What you will do: Reproduce the text of every entry below line for line, with no changes, and leave the pictures out of your answer.

Extracted data:
---*---

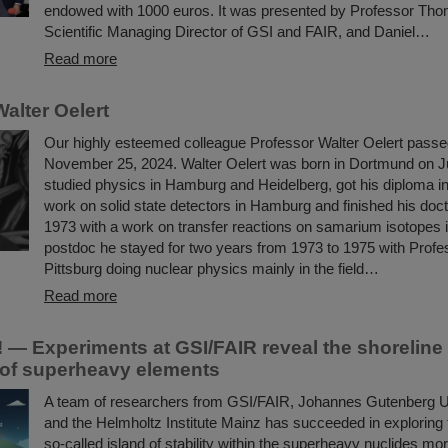
endowed with 1000 euros. It was presented by Professor Tho
Scientific Managing Director of GSI and FAIR, and Daniel…
Read more
alter Oelert
Our highly esteemed colleague Professor Walter Oelert pass
November 25, 2024. Walter Oelert was born in Dortmund on J
studied physics in Hamburg and Heidelberg, got his diploma in
work on solid state detectors in Hamburg and finished his docto
1973 with a work on transfer reactions on samarium isotopes
postdoc he stayed for two years from 1973 to 1975 with Profe
Pittsburg doing nuclear physics mainly in the field…
Read more
 — Experiments at GSI/FAIR reveal the shoreline 
y of superheavy elements
A team of researchers from GSI/FAIR, Johannes Gutenberg U
and the Helmholtz Institute Mainz has succeeded in exploring t
so-called island of stability within the superheavy nuclides mo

---*---

Response for this exercise:
endowed with 1000 euros. It was presented by Professor Tho
Scientific Managing Director of GSI and FAIR, and Daniel…
Read more
alter Oelert
Our highly esteemed colleague Professor Walter Oelert pass
November 25, 2024. Walter Oelert was born in Dortmund on J
studied physics in Hamburg and Heidelberg, got his diploma in
work on solid state detectors in Hamburg and finished his docto
1973 with a work on transfer reactions on samarium isotopes
postdoc he stayed for two years from 1973 to 1975 with Profe
Pittsburg doing nuclear physics mainly in the field…
Read more
 — Experiments at GSI/FAIR reveal the shoreline 
y of superheavy elements
A team of researchers from GSI/FAIR, Johannes Gutenberg U
and the Helmholtz Institute Mainz has succeeded in exploring t
so-called island of stability within the superheavy nuclides mo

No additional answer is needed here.